Yeah, agree. This is the sort of thing you release to build brand awareness and either offer a hosted option as a bonus or integrate into a larger stack. It is not the product. Someone will just make a better OSS option if they don't do it themselves.
Claude tends to default to and do best with first making ASCII diagrams in markdown files, which you can then ask it to translate into Mermaid if appropriate.
Prompts like, "Please write a comprehensive report on _____ to work with _____. Include a holistic report on architecture and meaning and purpose of all involved systems. Describe the why and how of the changes in depth and include a full glossary of terms and systems.
Write as a new .md in docs when you are sure there are no major gaps in your understanding. Include a report on the plan to _____."
Will be the rough shape you want to get it to dig through all the relevant code and make relevant architectural diagrams. Guide more or less towards specifics as appropriate. This has worked well since Opus 4.5.
Zindex is a stateful diagram runtime for agents. Agents create diagrams by sending structured operations through the Diagram Scene Protocol (DSP) - the platform validates, normalizes, and renders durable scene state rather than one-shot output.
Does address a real use-case - might be great as a library or a lightweight alternative to Mermaid.
As SaaS it's a very hard sell.
When doing this, do you give it a codebase and ask for a diagram, or is it more of an iterative back-and-forth where you describe the system to it.

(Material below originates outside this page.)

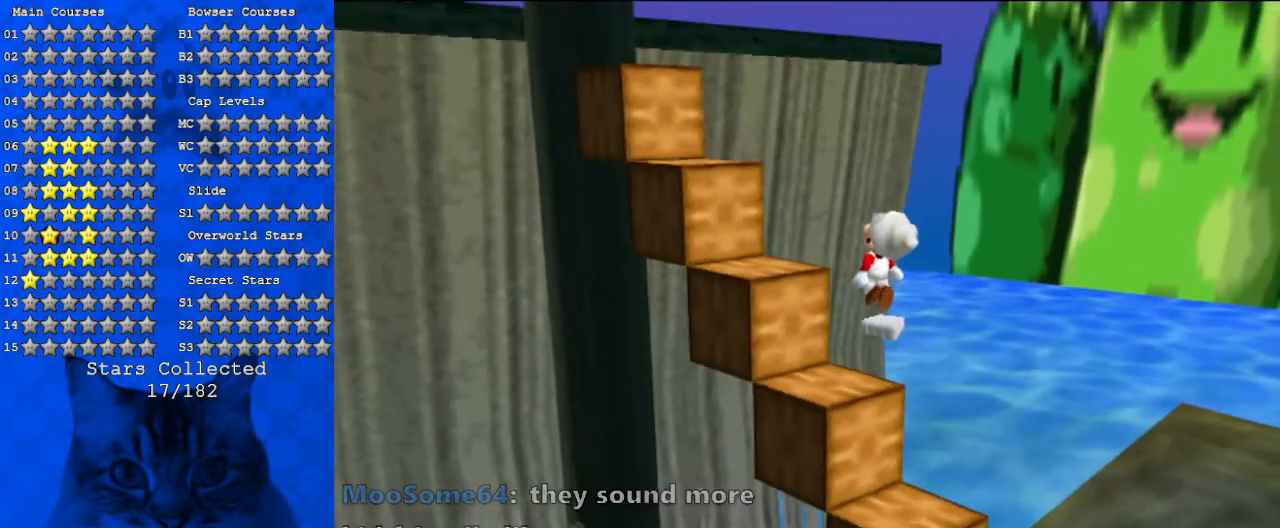
{"keys": [], "events": [[133, "left", "up"], [133, "shift", "up"], [133, "up", "up"], [300, "left", "down"], [367, "left", "up"]]}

Prompts like, "Please write a comprehensive report on _____ to work with _____. Include a holistic report on architecture and meaning and purpose of all involved systems. Describe the why and how of the changes in depth and include a full glossary of terms and systems. Write as a new .md in docs when you are sure there are no major gaps in your understanding. Include a report on the plan to _____."
Will be the rough shape you want to get it to dig through all the relevant code and make relevant architectural diagrams. Guide more or less towards specifics as appropriate. This has worked well since Opus 4.5.